CAIRO – 24 August 2021: The recent excavation of the San Vicente Hill in Salamanca, central northern Spain, uncovered amulets of the Egyptian goddess Hathor, which was made in ancient Egypt and reached the peninsula around 1000 BC.
The discovery came during the archaeological work that began in the 1990s led by a team of archaeologists from the University of Salamanca, headed by Antonio Blanco, the Salamanca Municipal Council, as well as archaeologists Carlos Macario and Cristina Alario.
Archaeologist Carlos Macario told the Spanish news agency that the amulets bearing the image of Hathor, the goddess of happiness, motherhood and love in ancient Egypt, reflect the trade exchange in the early years of the Iron Age between 900 and 400 BC in the Iberian Peninsula, specifically in the ancient site of Salamanca and La Plata Road after that.

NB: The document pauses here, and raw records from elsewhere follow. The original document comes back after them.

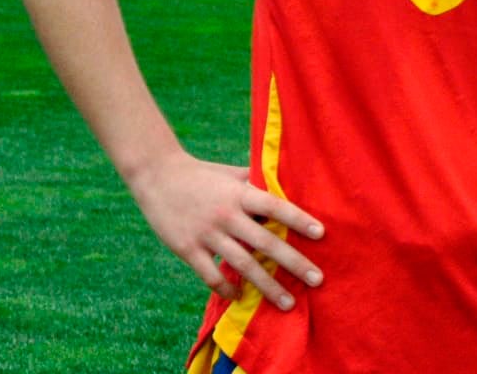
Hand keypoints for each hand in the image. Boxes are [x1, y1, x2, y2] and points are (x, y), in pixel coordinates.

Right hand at [127, 149, 325, 308]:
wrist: (156, 175)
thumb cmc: (199, 174)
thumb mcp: (229, 173)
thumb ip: (255, 182)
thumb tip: (284, 184)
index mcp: (239, 194)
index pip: (275, 206)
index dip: (298, 219)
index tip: (321, 234)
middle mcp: (226, 215)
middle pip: (265, 243)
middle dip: (293, 262)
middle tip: (317, 279)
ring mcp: (207, 234)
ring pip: (243, 265)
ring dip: (267, 286)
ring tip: (288, 303)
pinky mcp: (188, 249)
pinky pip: (212, 276)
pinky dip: (227, 289)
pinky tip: (240, 297)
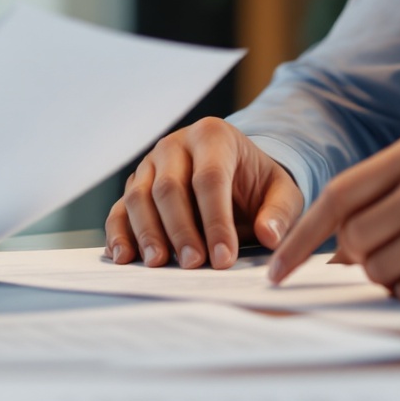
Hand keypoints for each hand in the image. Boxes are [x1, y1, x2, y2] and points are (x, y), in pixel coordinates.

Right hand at [105, 117, 304, 269]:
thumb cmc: (257, 184)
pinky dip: (118, 234)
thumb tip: (270, 236)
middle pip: (168, 187)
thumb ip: (279, 212)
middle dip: (180, 230)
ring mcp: (149, 165)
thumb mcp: (281, 192)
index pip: (209, 178)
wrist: (234, 173)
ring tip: (159, 263)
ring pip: (138, 198)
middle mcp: (174, 145)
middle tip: (193, 264)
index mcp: (213, 136)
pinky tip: (124, 257)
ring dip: (147, 233)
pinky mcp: (134, 187)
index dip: (216, 221)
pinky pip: (119, 210)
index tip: (224, 258)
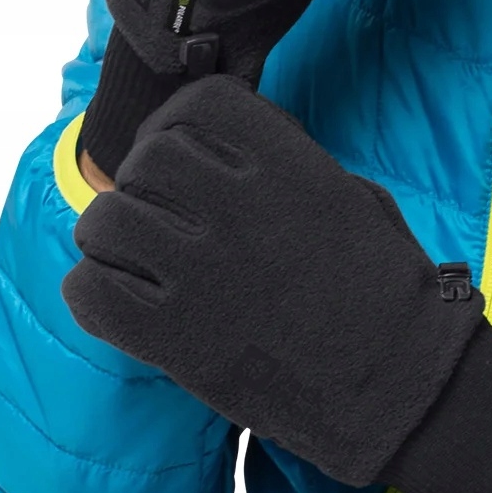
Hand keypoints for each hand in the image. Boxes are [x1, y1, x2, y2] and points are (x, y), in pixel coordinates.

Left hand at [61, 74, 491, 492]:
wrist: (401, 390)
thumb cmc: (389, 294)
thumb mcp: (354, 198)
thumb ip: (286, 165)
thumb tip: (223, 152)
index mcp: (291, 167)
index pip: (201, 102)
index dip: (180, 122)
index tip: (180, 150)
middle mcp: (241, 208)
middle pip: (147, 157)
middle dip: (144, 180)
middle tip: (158, 213)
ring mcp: (204, 273)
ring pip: (106, 220)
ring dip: (111, 236)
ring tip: (133, 258)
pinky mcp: (177, 339)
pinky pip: (90, 291)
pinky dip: (92, 292)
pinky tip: (119, 302)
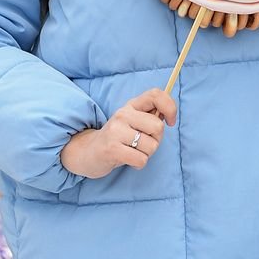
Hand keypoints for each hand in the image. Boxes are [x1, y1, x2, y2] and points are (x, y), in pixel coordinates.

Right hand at [61, 88, 177, 178]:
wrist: (88, 153)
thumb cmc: (117, 138)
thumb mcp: (132, 122)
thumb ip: (149, 116)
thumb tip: (168, 115)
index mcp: (131, 105)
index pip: (156, 95)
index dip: (170, 107)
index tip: (170, 121)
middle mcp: (123, 114)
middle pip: (157, 127)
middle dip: (156, 140)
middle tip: (143, 144)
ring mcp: (116, 131)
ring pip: (151, 146)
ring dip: (146, 154)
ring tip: (133, 152)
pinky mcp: (112, 149)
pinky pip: (141, 159)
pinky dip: (138, 164)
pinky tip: (128, 160)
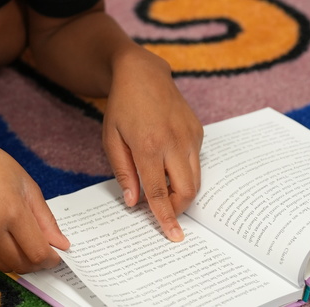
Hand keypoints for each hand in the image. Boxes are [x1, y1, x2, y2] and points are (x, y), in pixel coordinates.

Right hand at [0, 130, 68, 273]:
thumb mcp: (26, 184)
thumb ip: (45, 218)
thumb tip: (61, 244)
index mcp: (12, 211)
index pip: (37, 252)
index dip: (51, 258)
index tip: (58, 254)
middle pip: (22, 264)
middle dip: (38, 262)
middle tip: (44, 249)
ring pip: (5, 267)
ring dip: (20, 262)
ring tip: (26, 245)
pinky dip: (2, 259)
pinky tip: (7, 244)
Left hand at [101, 52, 203, 241]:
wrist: (142, 73)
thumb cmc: (122, 106)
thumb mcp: (111, 139)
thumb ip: (124, 172)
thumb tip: (134, 202)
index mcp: (148, 146)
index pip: (159, 192)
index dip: (165, 217)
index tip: (173, 236)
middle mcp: (174, 141)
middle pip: (187, 190)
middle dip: (178, 208)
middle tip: (163, 211)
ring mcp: (189, 135)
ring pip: (196, 178)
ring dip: (183, 191)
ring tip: (163, 188)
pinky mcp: (198, 130)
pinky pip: (196, 161)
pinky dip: (185, 170)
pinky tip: (168, 161)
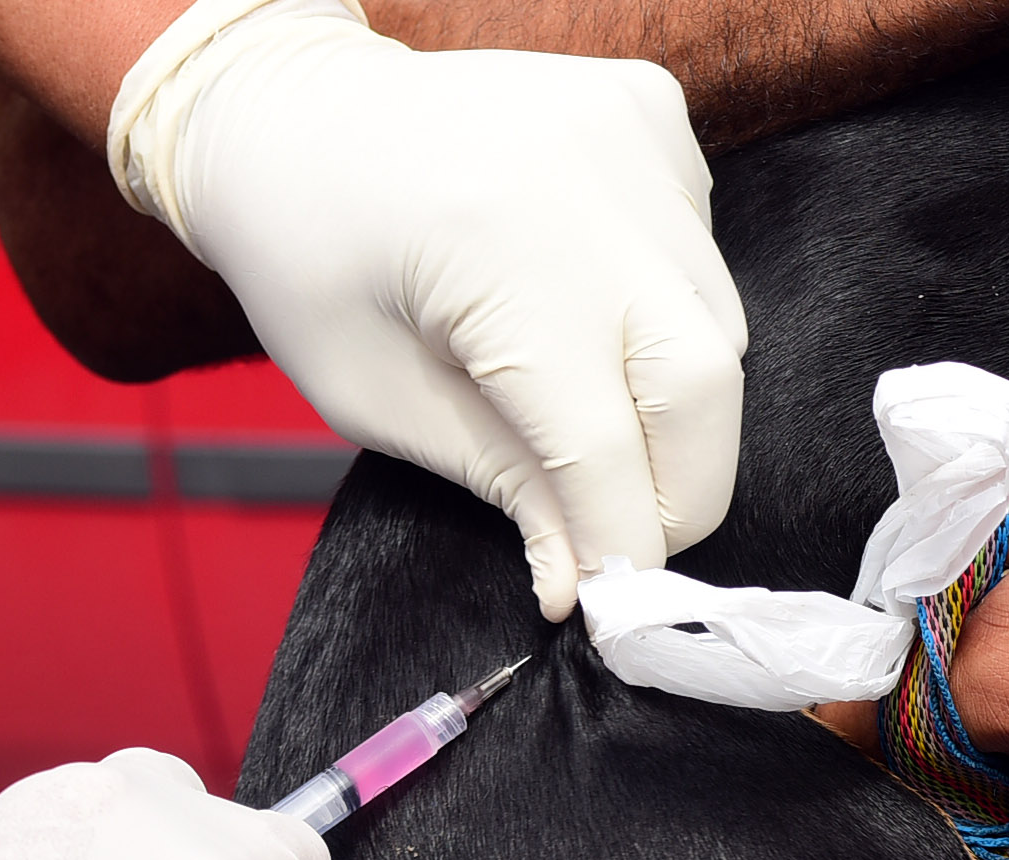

The importance of this city, which was then called Salamanca, also appears in the trade routes for minerals such as iron or tin, according to WAM 24.
Archaeologists found these amulets of the goddess Hathor, and necklaces bearing the image of the same goddess in the excavations of the hill of San Vicente, which is considered the beginning of the establishment of the city of Salamanca.
Carlos Macario highlighted that these antiquities were made from blue quartz in ancient Egypt, or in the factories of the Phoenicians in that era. Ancient Egyptians used the blue quartz a lot in their artwork.
Archaeologist Macario asserted that the city of Salamanca at that time constituted part of a very important area for trade in the Iberian Peninsula, which was reached by Phoenician merchants to "exchange products with the indigenous people", which means that it was connected to "all kinds of goods coming from ancient Egypt and imported and manufactured parts in the western Mediterranean".
The Egyptian pieces appeared during excavations in the house of one of the most important men in the city of Salamanca at the time. The ancient Egyptians put these amulets in tombs to accompany the body at death.